__Tasks to complete__
1) Set down the passage from the article on Kenya Railways pensioners word for word, starting with "Photo credit: Kanyiri" and going on through "Mr Amuma says.".
2) Using the article on Kenya Railways pensioners, mark each statement yes or no and quote the words that decide it. (a) Mr Amuma served the corporation between 1969 and 1994. (b) Mr Wa Njuki recalls pensioners collapsing in the queues around 2010. (c) By 2006, the KRC had accepted that it could no longer pay its pensioners.
3) Carry the article on Kenya Railways pensioners forward from its last sentence.

__Text segment__
<<<<

The happiness and contentment would, however, be short-lived since a few years later, along with hundreds of other retirees of the Kenya Railways, Mr Wa Njuki started experiencing inconsistencies in the payment of pension.

“It came a time when we were getting money through the window in the cash office. We would queue for hours only to be told there was no money and the officers would end up giving us Sh20 or Sh50 for bus fare,” Mr Wa Njuki, now in his 80s, says.

He recalls scenes of pensioners collapsing and dying in the long queues around 2004.

At that time, the KRC was experiencing serious operational issues, was technically insolvent and had failed in its financial obligations.

Kenya Railways Staff Retirement Benefit Scheme

From left Kenya Railways Staff Retirement Benefit Scheme chairman Johnson Miano with members Isaac Amuma and John Kivunga wa Njuki during an interview at Nation Centre on November 17, 2020. 

Photo credit: Kanyiri Wahito | Nation Media Group

At that time, Mr Isaac Amuma, 80, who had also served the corporation between 1969 and 1994, was undergoing a similar ordeal.

After many journeys from Nyanza to Nairobi for his hard-earned cash, he had come to realise one thing.

“The government is a bad debtor. It does not pay what is required of it consistently and in good time. We fear that most of us will probably will go to the other side of the world without getting our real value,” Mr Amuma says.

“In fact, we were moved to a scheme because the railways, who were paying us pension, were unable to pay. So, some people would not get their cash after queuing, some died on the queue and as you reached the window to get your money, you would be told that the money was no longer there,” he told the Nation.

By 2006, the KRC had accepted the bitter reality that it would no longer be able to pay its pensioners.

>>>>

__Raw data__
<<<<

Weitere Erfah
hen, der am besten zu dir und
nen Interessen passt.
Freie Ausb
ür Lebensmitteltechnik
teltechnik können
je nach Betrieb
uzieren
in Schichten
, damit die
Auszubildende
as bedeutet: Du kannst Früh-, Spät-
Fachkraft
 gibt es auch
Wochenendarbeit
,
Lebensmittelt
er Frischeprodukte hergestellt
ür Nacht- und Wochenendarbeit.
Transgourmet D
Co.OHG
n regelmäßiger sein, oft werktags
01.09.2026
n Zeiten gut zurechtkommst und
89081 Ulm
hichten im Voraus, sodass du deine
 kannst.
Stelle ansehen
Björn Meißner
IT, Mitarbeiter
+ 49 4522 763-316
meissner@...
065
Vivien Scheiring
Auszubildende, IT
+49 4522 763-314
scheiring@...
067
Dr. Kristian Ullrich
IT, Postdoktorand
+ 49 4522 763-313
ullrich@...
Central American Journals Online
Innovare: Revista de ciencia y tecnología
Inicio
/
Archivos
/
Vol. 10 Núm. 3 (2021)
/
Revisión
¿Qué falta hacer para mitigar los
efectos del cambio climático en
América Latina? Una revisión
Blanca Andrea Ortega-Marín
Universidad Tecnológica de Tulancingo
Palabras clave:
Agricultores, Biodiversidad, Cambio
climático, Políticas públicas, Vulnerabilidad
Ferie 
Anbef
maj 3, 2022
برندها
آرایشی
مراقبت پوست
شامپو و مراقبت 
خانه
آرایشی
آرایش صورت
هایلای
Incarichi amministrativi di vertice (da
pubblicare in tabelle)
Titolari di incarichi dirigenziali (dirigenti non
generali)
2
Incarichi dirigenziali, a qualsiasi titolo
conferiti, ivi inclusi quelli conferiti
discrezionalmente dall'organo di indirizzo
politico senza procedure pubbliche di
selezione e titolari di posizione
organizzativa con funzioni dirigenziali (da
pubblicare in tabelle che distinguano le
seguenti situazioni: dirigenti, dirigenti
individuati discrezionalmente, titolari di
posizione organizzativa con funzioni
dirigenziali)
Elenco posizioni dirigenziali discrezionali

>>>>

__Your responses__
1)
Photo credit: Kanyiri Wahito | Nation Media Group

At that time, Mr Isaac Amuma, 80, who had also served the corporation between 1969 and 1994, was undergoing a similar ordeal.

After many journeys from Nyanza to Nairobi for his hard-earned cash, he had come to realise one thing.

“The government is a bad debtor. It does not pay what is required of it consistently and in good time. We fear that most of us will probably will go to the other side of the world without getting our real value,” Mr Amuma says.

2)
(a) Yes: "who had also served the corporation between 1969 and 1994"
(b) No: "He recalls scenes of pensioners collapsing and dying in the long queues around 2004."
(c) Yes: "By 2006, the KRC had accepted the bitter reality that it would no longer be able to pay its pensioners."

3)
Settle debts

So the parastatal approached the government seeking a bailout. The government turned down its request and asked it to sell some of its properties to settle the debts.

Come October 31, 2006, the corporation’s management, after failing to secure a bailout from the government, resorted to relieving all its employees of their duties, created the Kenya Railways Staff Retirement Benefits Scheme and transferred them to it.

The scheme started with 12,000 members and to the people who were already part of the corporation’s retirees, it came as a fresh breath of air in a messy sector.

“But given the rate at which pensioners are dying of old age, in the next five years or so we shall be perhaps 6,000 or thereabouts,” says Mr Johnson Miano, the chairman of the Kenya Railways retirees.

Mr Miano says 4,000 pensioners have already died since 2006, when the scheme was formed, most of them before being paid by the scheme.

The problem with the scheme is that it cannot generate enough revenue to sustain monthly payments to pensioners.

As a result, they have to wait for months to be paid, burdening their families with needs that come with old age.

They are bitter with the government for neglecting them in their time of need, yet they spent their productive days serving the country.

“The worst thing for a pensioner is to rely on his or her children for survival as they too have their own responsibilities. They are grown-ups, married with children to take to school and transferring your problems to them is both unfair and very painful,” says Mr Amuma.

Verge of collapse

In September, the pensioners petitioned the Senate, citing mismanagement, non-payment of their dues and issues to do with disposal of the scheme’s property in order to pay them.

The pensioners further complained that that the scheme was on the verge of collapse.

In a report tabled in the Senate on November 10, the Standing Committee on Labour and Social Welfare noted pensioners had not been paid 12 months’ benefits and the KRC, as the sponsor, had failed to effect mandatory annual pension increase of 3 per cent per annum accrued with effect from January 1, 2014.

“This scheme has an outflow of about Sh70 million a month but the only income they generate is Sh40 million. So, no matter how you look at it, there will always be that shortfall. The Sh5 billion deposits on the KR land secures six years (of payment of benefits to pensioners),” said the House team’s Johnson Sakaja.

Senator Sakaja was referring to a 17-acre parcel at Lunar Park in Nairobi that the government wants to acquire from the scheme.

The land is estimated to cost about Sh17 billion, according to the pensioners. Treasury says it already has a deposit of Sh5 billion.

“After the disposal of certain assets, we will make sure that for 10 years, we will not have a problem with KR,” Mr Sakaja told the Senate.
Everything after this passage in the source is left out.